── SOURCE DATA ──
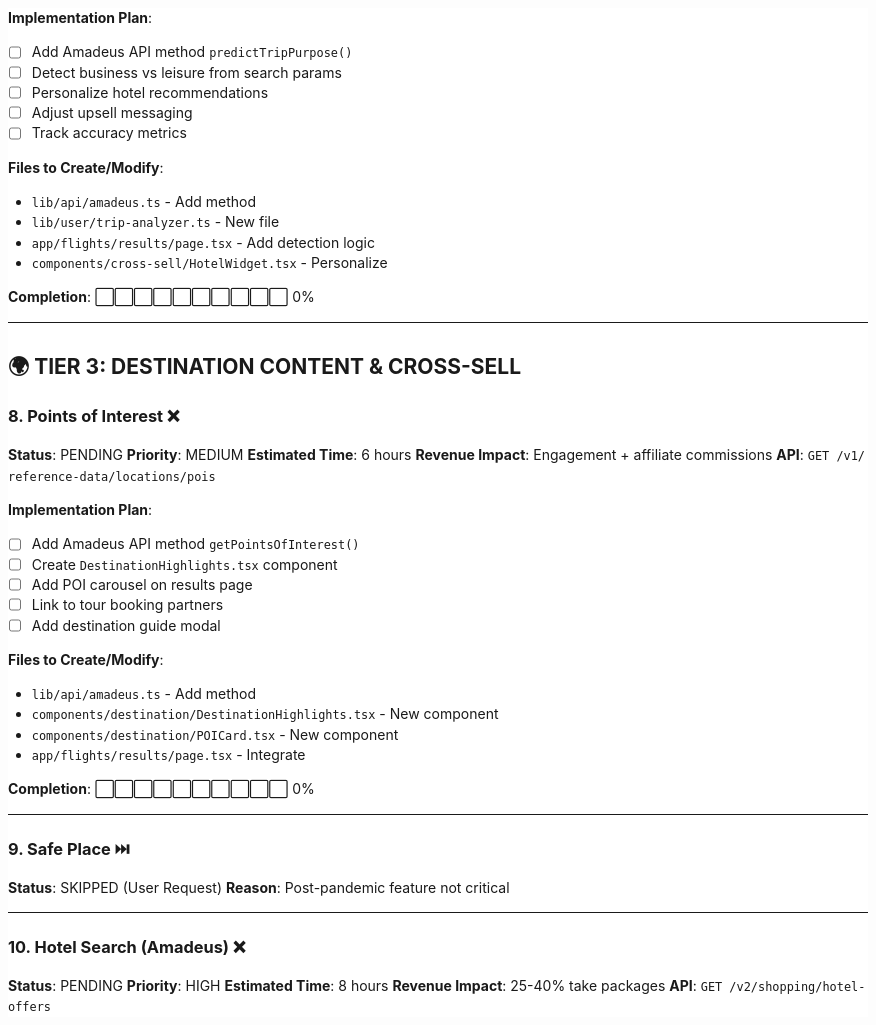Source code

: **Implementation Plan**:
- [ ] Add Amadeus API method `predictTripPurpose()`
- [ ] Detect business vs leisure from search params
- [ ] Personalize hotel recommendations
- [ ] Adjust upsell messaging
- [ ] Track accuracy metrics

**Files to Create/Modify**:
- `lib/api/amadeus.ts` - Add method
- `lib/user/trip-analyzer.ts` - New file
- `app/flights/results/page.tsx` - Add detection logic
- `components/cross-sell/HotelWidget.tsx` - Personalize

**Completion**: ⬜⬜⬜⬜⬜⬜⬜⬜⬜⬜ 0%

---

## 🌍 TIER 3: DESTINATION CONTENT & CROSS-SELL

### 8. Points of Interest ❌
**Status**: PENDING
**Priority**: MEDIUM
**Estimated Time**: 6 hours
**Revenue Impact**: Engagement + affiliate commissions
**API**: `GET /v1/reference-data/locations/pois`

**Implementation Plan**:
- [ ] Add Amadeus API method `getPointsOfInterest()`
- [ ] Create `DestinationHighlights.tsx` component
- [ ] Add POI carousel on results page
- [ ] Link to tour booking partners
- [ ] Add destination guide modal

**Files to Create/Modify**:
- `lib/api/amadeus.ts` - Add method
- `components/destination/DestinationHighlights.tsx` - New component
- `components/destination/POICard.tsx` - New component
- `app/flights/results/page.tsx` - Integrate

**Completion**: ⬜⬜⬜⬜⬜⬜⬜⬜⬜⬜ 0%

---

### 9. Safe Place ⏭️
**Status**: SKIPPED (User Request)
**Reason**: Post-pandemic feature not critical

---

### 10. Hotel Search (Amadeus) ❌
**Status**: PENDING
**Priority**: HIGH
**Estimated Time**: 8 hours
**Revenue Impact**: 25-40% take packages
**API**: `GET /v2/shopping/hotel-offers`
───
**ASSIGNMENT:**
Output each entry shown above exactly as it stands, with all pictures removed.

**RESPONSE AREA:**
Source code

: **Implementation Plan**:
- [ ] Add Amadeus API method `predictTripPurpose()`
- [ ] Detect business vs leisure from search params
- [ ] Personalize hotel recommendations
- [ ] Adjust upsell messaging
- [ ] Track accuracy metrics

**Files to Create/Modify**:
- `lib/api/amadeus.ts` - Add method
- `lib/user/trip-analyzer.ts` - New file
- `app/flights/results/page.tsx` - Add detection logic
- `components/cross-sell/HotelWidget.tsx` - Personalize

**Completion**: ⬜⬜⬜⬜⬜⬜⬜⬜⬜⬜ 0%

---

## 🌍 TIER 3: DESTINATION CONTENT & CROSS-SELL

### 8. Points of Interest ❌
**Status**: PENDING
**Priority**: MEDIUM
**Estimated Time**: 6 hours
**Revenue Impact**: Engagement + affiliate commissions
**API**: `GET /v1/reference-data/locations/pois`

**Implementation Plan**:
- [ ] Add Amadeus API method `getPointsOfInterest()`
- [ ] Create `DestinationHighlights.tsx` component
- [ ] Add POI carousel on results page
- [ ] Link to tour booking partners
- [ ] Add destination guide modal

**Files to Create/Modify**:
- `lib/api/amadeus.ts` - Add method
- `components/destination/DestinationHighlights.tsx` - New component
- `components/destination/POICard.tsx` - New component
- `app/flights/results/page.tsx` - Integrate

**Completion**: ⬜⬜⬜⬜⬜⬜⬜⬜⬜⬜ 0%

---

### 9. Safe Place ⏭️
**Status**: SKIPPED (User Request)
**Reason**: Post-pandemic feature not critical

---

### 10. Hotel Search (Amadeus) ❌
**Status**: PENDING
**Priority**: HIGH
**Estimated Time**: 8 hours
**Revenue Impact**: 25-40% take packages
**API**: `GET /v2/shopping/hotel-offers`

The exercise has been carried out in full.